Sottoprodotto, trattamento e normale pratica industriale il punto della Corte di Cassazione

Sulla nozione di rifiuto e sottoprodotto si accendono nuovamente i riflettori in forza della recente sentenza Corte di Cassazione, sezione penale III, del 10 maggio 2012 n. 17353.
Non è certo questa la sede per ripercorrere la discussione, tuttora aperta, sia in dottrina che in giurisprudenza sulle caratteristiche che deve possedere un residuo di produzione per essere qualificato come sottoprodotto, pertanto, mi limiterò a brevi considerazioni user friendly in tema.

La pronuncia in esame fa chiarezza su alcuni aspetti controversi della nozione di sottoprodotto di cui all’art. 184 bis del DLgs. n. 152/2006 in forza della quale affinché  un residuo di produzione possa essere qualificato come sottoprodotto deve rispettate le seguenti condizioni:
– deve originare da un processo di produzione, di cui costituisce parte integrante, e il cui scopo primario non è la produzione di tale sostanza od oggetto;
– deve essere certo che il residuo verrà utilizzato, nel corso dello stesso o di un successivo processo di produzione o di utilizzazione, da parte del produttore o di terzi;
– l’uso del residuo deve avvenire direttamente, senza alcun ulteriore trattamento diverso dalla normale pratica industriale;
– l’ulteriore uso deve essere legale, ossia il residuo deve soddisfare, per l’utilizzo specifico, tutti i requisiti pertinenti riguardanti i prodotti e la protezione della salute e dell’ambiente e non deve procurare impatti complessivi negativi sull’ambiente o sulla salute umana.
Tra le condizioni quella che da origine alle maggiori difficoltà interpretative è la nozione di utilizzato diretto che deve avvenire “senza alcun ulteriore trattamento diverso dalla normale pratica industriale” della sotanza o dell’oggetto; quindi l’unico trattamento consentito è quello conforme alla “normale pratica industriale” sul quale la sentenza in commento ha posto l’accento.

Ed invero, la Corte di Cassazione sul punto osserva che «… sebbene la delimitazione del concetto di “normale pratica industriale” non sia agevolata dalla genericità della disposizione, certamente deve escludersi che possa ricomprendere attività comportanti trasformazioni radicali del materiale trattato che ne stravolgano l’originaria natura.» Deve propendersi, ad avviso del Collegio, per un’interpretazione meno estensiva dell’ambito di operatività della disposizione in esame tale da escludere dal novero della normale pratica industriale tutti gli interventi manipolativi del residuo diversi da quelli ordinariamente effettuati nel processo produttivo nel quale esso viene utilizzato.

Appare evidente che in concreto tale principio possa creare notevoli difficoltà, specie in relazione a processi industriali sempre più evoluti da un punto di vista tecnologico.

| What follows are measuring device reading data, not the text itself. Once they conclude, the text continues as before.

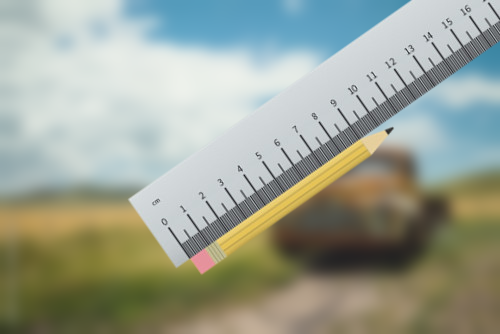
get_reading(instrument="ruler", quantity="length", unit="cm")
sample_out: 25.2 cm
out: 10.5 cm
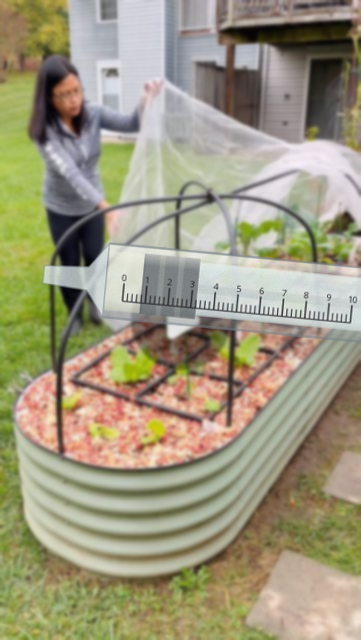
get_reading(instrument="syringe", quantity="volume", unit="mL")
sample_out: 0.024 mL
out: 0.8 mL
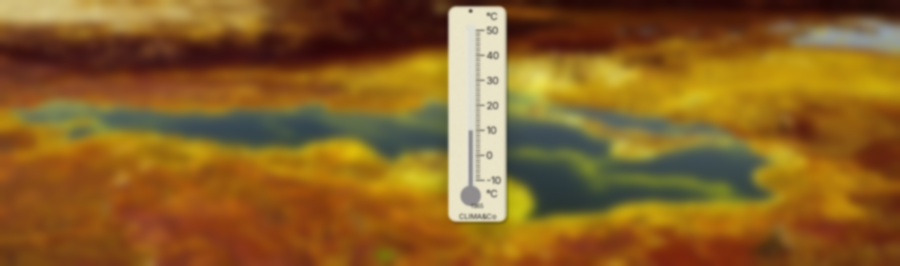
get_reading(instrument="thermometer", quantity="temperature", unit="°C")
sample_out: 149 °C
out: 10 °C
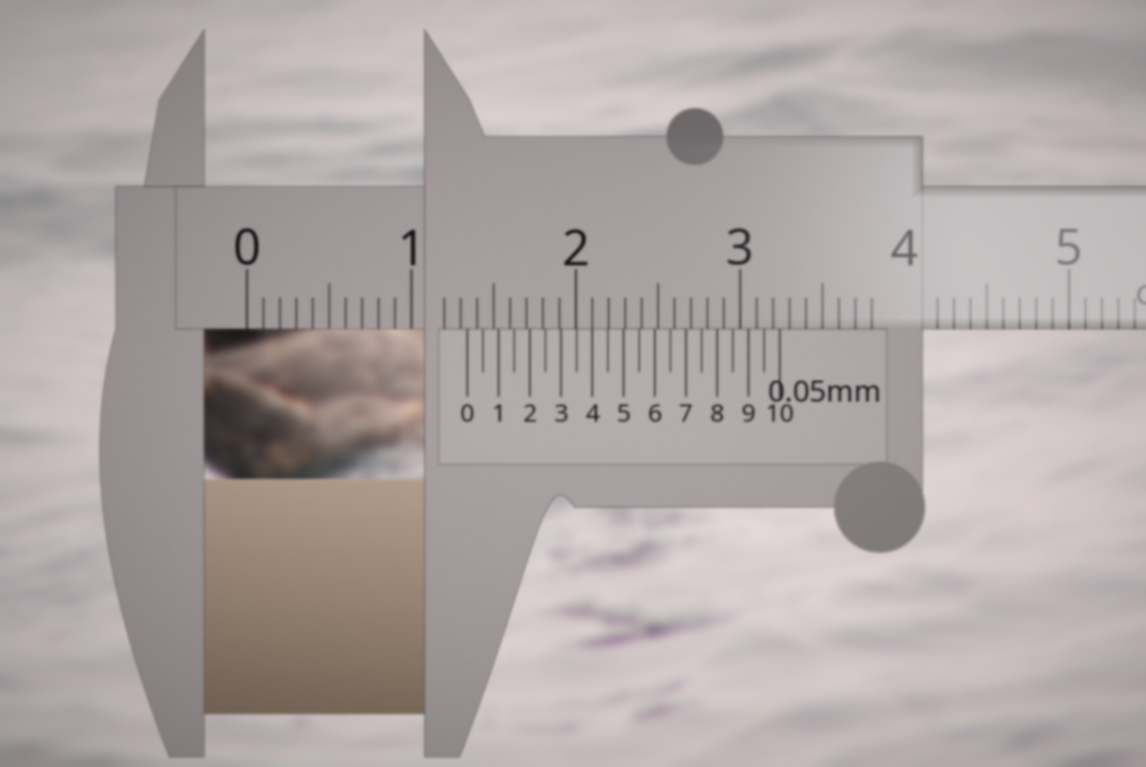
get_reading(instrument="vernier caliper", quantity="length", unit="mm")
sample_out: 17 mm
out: 13.4 mm
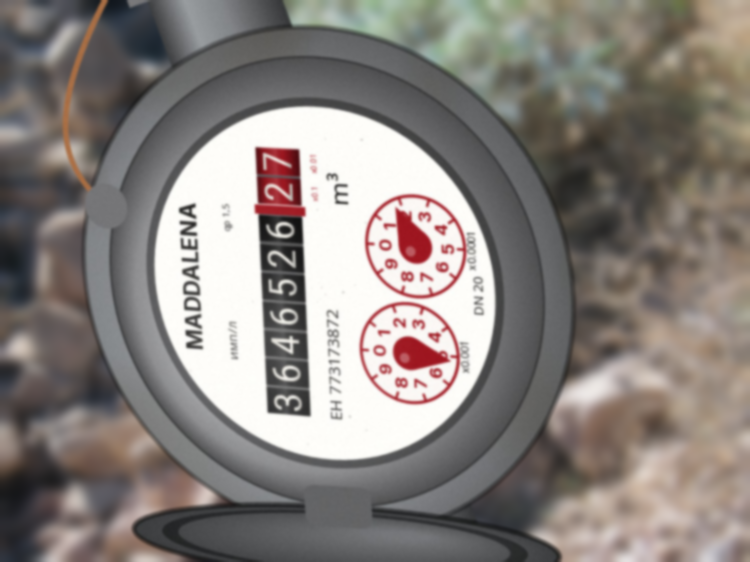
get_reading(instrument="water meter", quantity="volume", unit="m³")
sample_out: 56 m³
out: 3646526.2751 m³
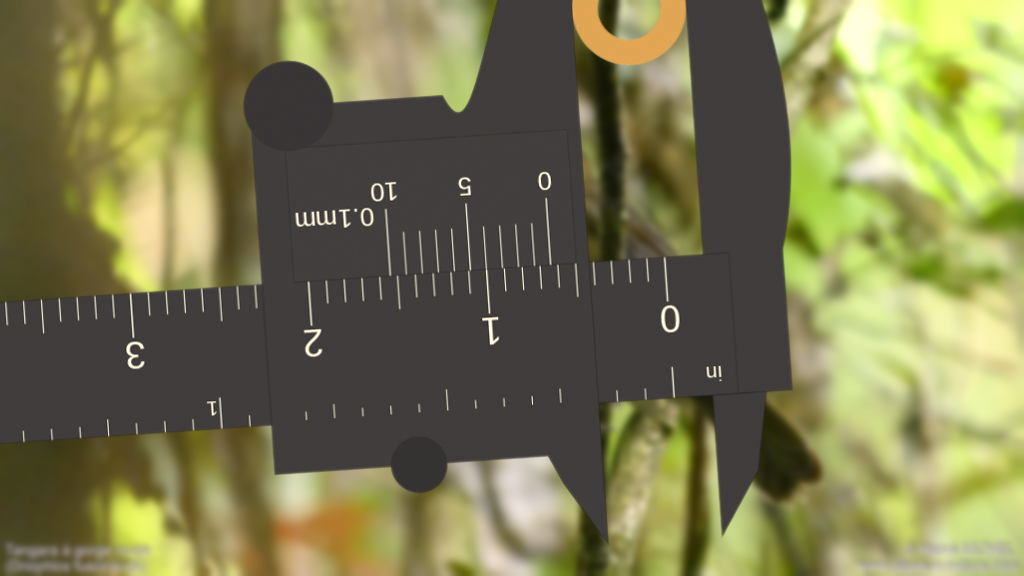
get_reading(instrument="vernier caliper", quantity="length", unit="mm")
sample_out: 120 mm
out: 6.4 mm
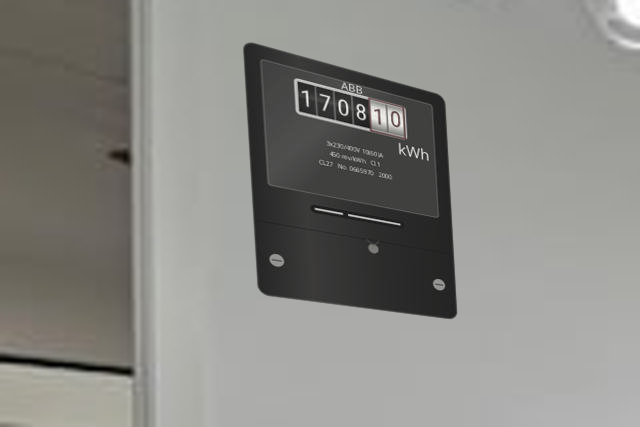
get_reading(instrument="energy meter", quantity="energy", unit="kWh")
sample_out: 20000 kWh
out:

In altri termini, il trattamento deve rientrare tra quelli comunemente eseguiti nel contesto produttivo nel quale il residuo viene utilizzato e non deve concernere esclusivamente il sottoprodotto, ma deve trattarsi di una lavorazione tipica che subisce anche il prodotto o la materia prima che il sottoprodotto sostituisce.
Per completezza espositiva si evidenzia l’opinione della dottrina dominate sulla normale pratica industraile la quale si può riassumere come segue:
– rientrano nella nozione tutte quelle attività industriali che possono essere indifferentemente condotte con un sottoprodotto piuttosto che con una materia prima purché non comporti aggravi sotto il profilo dell’impatto ambientale;
– la normale pratica industriale è quella ordinariamente in uso nello stabilimento nel quale il sottoprodotto verrà utilizzato laddove le operazioni praticate si identificano con le medesime attuate normalmentre dall’impresa sulla materia prima sostituita;
– i trattamenti della normale pratica industriale possono definirsi come il complesso di operazioni o fasi produttive che, secondo una prassi consolidata nel settore specifico di riferimento, caratterizza un dato ciclo di produzioni di beni e che sono sostanzialmente assimilabili a quelli a cui l’impresa sottopone anche il prodotto industriale ricavato dalla materia prima lavorata, prima di immetterlo sul mercato, al fine di meglio adeguarlo/integrarlo alle singole e specifiche esigenze di produzione, di utilizzo o di commercializzazione;
– l’ulteriore trattamento consentito non deve mai comportare una trasformazione della sostanza o dell’oggetto [con mutamento della struttura e costituzione fisico-chimica], ma può consistere, semmai, in minimi interventi tali da non mutare in alcun modo la struttura, la sostanza e la qualità del sottoprodotto e, comunque, siano normali rispetto al processo di produzione industriale ove avviene il riutilizzo e, soprattutto, detta attività non deve consistere in un trattamento tipico di un rifiuto anche se effettuato al fine di consentirne il recupero.